▶ [WHAT YOU NEED TO DO]
Write out the passage of the demo review below between "I've saved the" and "enhanced Archimedes demo.", inclusive, word for word.

This rather looks like one of the Risc PC specific bits. The shading,
lighting and mist effects are to die for here! It is fully user-
controllable, you can fly around the place with your mouse as the
controller. Hurtle around the hills, splash around in the lake, and check
out that hilltop temple or fortress whilst you're there. It maintains a
reasonable frame rate in the order of 8 - 12 frames a second.
Gives 3D landscape gardening a new lease of life! - 85%
'Era' - The Xperience (1997). (Top Demo!)
I've saved the best (for now at least) until the end. This demo by Xperience
was the winner of the 1997 Siliconvention Party. This demo was thus
occupying the same big screen as the almighty Sonoluminescenz! Any of you
Sili-goers remember this one at all? According to the Coders Revenge
diskmag, this was the best all-time demo for the Risc PC, at least until the
1998 crop of releases came along. Going hugely in its favour is the fact
that it works (relatively) smoothly on my humble RPC 600 without VRAM. It
is one of those rare productions that can be considered an authentic full-
blooded RPC production, as opposed to an enhanced Archimedes demo.

Source texts of formatted documents

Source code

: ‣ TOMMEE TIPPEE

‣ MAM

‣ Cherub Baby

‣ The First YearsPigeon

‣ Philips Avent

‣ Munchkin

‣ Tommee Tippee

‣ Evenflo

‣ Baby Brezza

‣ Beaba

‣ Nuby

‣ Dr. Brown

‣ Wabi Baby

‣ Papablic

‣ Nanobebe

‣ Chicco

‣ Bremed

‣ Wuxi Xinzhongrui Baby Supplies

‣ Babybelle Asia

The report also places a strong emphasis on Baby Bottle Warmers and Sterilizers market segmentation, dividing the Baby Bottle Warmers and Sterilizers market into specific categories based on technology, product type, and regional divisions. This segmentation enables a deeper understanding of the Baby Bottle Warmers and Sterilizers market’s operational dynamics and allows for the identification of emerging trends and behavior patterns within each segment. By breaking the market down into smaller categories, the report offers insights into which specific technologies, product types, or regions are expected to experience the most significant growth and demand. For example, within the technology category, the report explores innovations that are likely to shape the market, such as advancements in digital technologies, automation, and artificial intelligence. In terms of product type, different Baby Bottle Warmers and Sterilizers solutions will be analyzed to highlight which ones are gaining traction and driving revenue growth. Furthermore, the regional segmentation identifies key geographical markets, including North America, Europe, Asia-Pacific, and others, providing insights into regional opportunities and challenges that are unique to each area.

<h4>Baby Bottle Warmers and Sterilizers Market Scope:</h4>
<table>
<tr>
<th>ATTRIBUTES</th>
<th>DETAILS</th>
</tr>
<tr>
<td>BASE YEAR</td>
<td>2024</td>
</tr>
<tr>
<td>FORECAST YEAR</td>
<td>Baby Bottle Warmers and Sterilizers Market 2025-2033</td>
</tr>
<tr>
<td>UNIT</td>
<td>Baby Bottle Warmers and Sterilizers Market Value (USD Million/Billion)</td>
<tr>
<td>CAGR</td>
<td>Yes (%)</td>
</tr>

▶ [ANSWER SECTION]
I've saved the best (for now at least) until the end. This demo by Xperience
was the winner of the 1997 Siliconvention Party. This demo was thus
occupying the same big screen as the almighty Sonoluminescenz! Any of you
Sili-goers remember this one at all? According to the Coders Revenge
diskmag, this was the best all-time demo for the Risc PC, at least until the
1998 crop of releases came along. Going hugely in its favour is the fact
that it works (relatively) smoothly on my humble RPC 600 without VRAM. It
is one of those rare productions that can be considered an authentic full-
blooded RPC production, as opposed to an enhanced Archimedes demo.